[Stored data]
⟨

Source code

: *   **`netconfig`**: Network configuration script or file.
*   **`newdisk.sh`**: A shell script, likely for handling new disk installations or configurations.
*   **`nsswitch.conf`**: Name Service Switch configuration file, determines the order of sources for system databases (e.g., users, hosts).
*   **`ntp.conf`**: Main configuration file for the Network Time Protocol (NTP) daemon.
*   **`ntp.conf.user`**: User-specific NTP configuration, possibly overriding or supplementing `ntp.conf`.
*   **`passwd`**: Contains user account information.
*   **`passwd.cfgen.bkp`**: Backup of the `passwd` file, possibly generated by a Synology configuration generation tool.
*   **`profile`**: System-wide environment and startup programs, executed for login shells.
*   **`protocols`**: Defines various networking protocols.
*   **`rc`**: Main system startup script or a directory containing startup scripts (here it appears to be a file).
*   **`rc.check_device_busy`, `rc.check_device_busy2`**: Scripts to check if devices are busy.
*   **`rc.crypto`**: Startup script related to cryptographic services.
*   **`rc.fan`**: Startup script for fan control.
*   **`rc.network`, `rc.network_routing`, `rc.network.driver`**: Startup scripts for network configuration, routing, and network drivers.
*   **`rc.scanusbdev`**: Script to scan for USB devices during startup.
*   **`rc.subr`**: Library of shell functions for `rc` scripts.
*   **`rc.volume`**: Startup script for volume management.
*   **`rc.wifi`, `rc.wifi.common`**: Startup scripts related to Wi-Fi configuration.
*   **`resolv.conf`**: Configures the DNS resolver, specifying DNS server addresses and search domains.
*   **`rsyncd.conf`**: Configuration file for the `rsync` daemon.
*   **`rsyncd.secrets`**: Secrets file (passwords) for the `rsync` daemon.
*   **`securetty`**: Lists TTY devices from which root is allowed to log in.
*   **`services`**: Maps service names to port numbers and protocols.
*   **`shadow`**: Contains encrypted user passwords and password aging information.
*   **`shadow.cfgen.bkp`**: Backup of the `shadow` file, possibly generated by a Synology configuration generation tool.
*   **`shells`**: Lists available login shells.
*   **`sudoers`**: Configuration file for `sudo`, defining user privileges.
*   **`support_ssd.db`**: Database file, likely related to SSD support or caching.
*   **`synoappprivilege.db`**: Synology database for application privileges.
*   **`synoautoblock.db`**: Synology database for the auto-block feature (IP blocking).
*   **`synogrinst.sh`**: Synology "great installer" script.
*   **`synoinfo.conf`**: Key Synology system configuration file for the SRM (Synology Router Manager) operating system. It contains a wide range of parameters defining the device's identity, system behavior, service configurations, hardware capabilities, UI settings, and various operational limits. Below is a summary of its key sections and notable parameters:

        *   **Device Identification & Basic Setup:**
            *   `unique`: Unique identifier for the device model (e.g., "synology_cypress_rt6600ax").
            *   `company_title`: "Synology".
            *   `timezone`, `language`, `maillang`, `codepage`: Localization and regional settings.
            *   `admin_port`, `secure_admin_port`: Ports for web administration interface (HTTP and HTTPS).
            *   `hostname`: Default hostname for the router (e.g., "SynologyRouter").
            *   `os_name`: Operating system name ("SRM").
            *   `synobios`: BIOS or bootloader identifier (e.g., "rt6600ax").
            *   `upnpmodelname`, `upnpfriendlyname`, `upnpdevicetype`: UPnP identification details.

⟩

## [TRY IT]
Every line above from the line with "feature (IP blocking)." to the line with "Identification & Basic Setup:**" is wanted, ends included; write them out exactly and add no other line.

## [FINISHED EXERCISE]
*   **`synoautoblock.db`**: Synology database for the auto-block feature (IP blocking).
*   **`synogrinst.sh`**: Synology "great installer" script.
*   **`synoinfo.conf`**: Key Synology system configuration file for the SRM (Synology Router Manager) operating system. It contains a wide range of parameters defining the device's identity, system behavior, service configurations, hardware capabilities, UI settings, and various operational limits. Below is a summary of its key sections and notable parameters:

        *   **Device Identification & Basic Setup:**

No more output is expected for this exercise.